Could you copy out the lines from the one holding "10:00 AM | OPEN HOME HOUR" through the end of the material below, both included, replacing "Segment 1" with "Track 1" and leaving everything else unchanged?

Source records:
----------
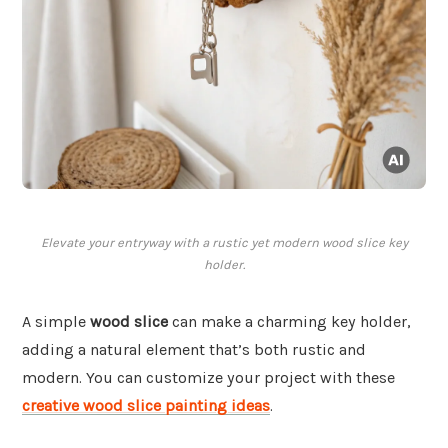
Elevate your entryway with a rustic yet modern wood slice key
holder.
A simple
wood slice
can make a charming key holder,
adding a natural element that’s both rustic and
modern. You can customize your project with these
creative wood slice painting ideas
.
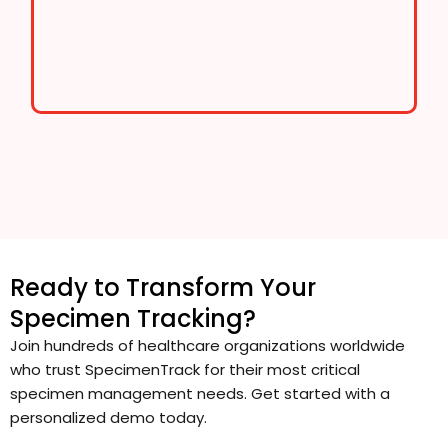
Ready to Transform Your
Specimen Tracking?
Join hundreds of healthcare organizations worldwide
who trust SpecimenTrack for their most critical
specimen management needs. Get started with a
personalized demo today.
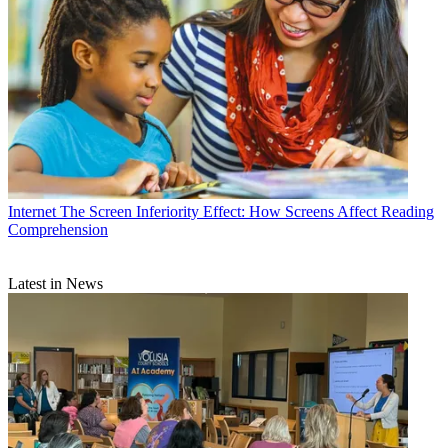
Internet
The Screen Inferiority Effect: How Screens Affect Reading
Comprehension
Latest in News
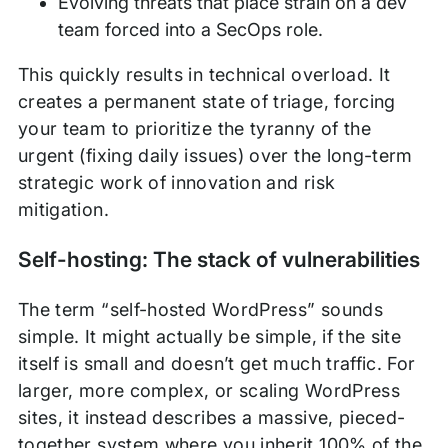
Evolving threats that place strain on a dev
team forced into a SecOps role.
This quickly results in technical overload. It
creates a permanent state of triage, forcing
your team to prioritize the tyranny of the
urgent (fixing daily issues) over the long-term
strategic work of innovation and risk
mitigation.
Self-hosting: The stack of vulnerabilities
The term “self-hosted WordPress” sounds
simple. It might actually be simple, if the site
itself is small and doesn’t get much traffic. For
larger, more complex, or scaling WordPress
sites, it instead describes a massive, pieced-
together system where you inherit 100% of the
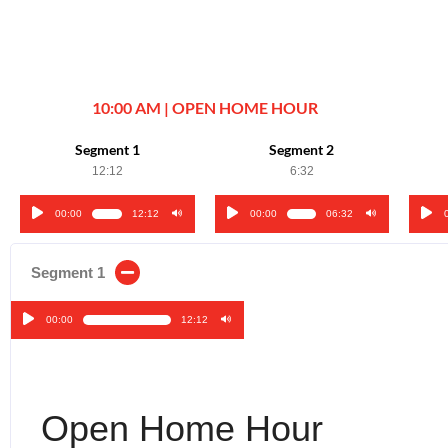
10:00 AM | OPEN HOME HOUR
Segment 1
Segment 2
12:12
6:32
00:00
12:12
00:00
06:32
Audio
Audio
Audi
Player
Player
Play
Segment 1
00:00
12:12
Audio
Player
Open Home Hour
----------
**OUTPUT FOR THIS EXERCISE:**
10:00 AM | OPEN HOME HOUR
Track 1
Segment 2
12:12
6:32
00:00
12:12
00:00
06:32
Audio
Audio
Audi
Player
Player
Play
Track 1
00:00
12:12
Audio
Player
Open Home Hour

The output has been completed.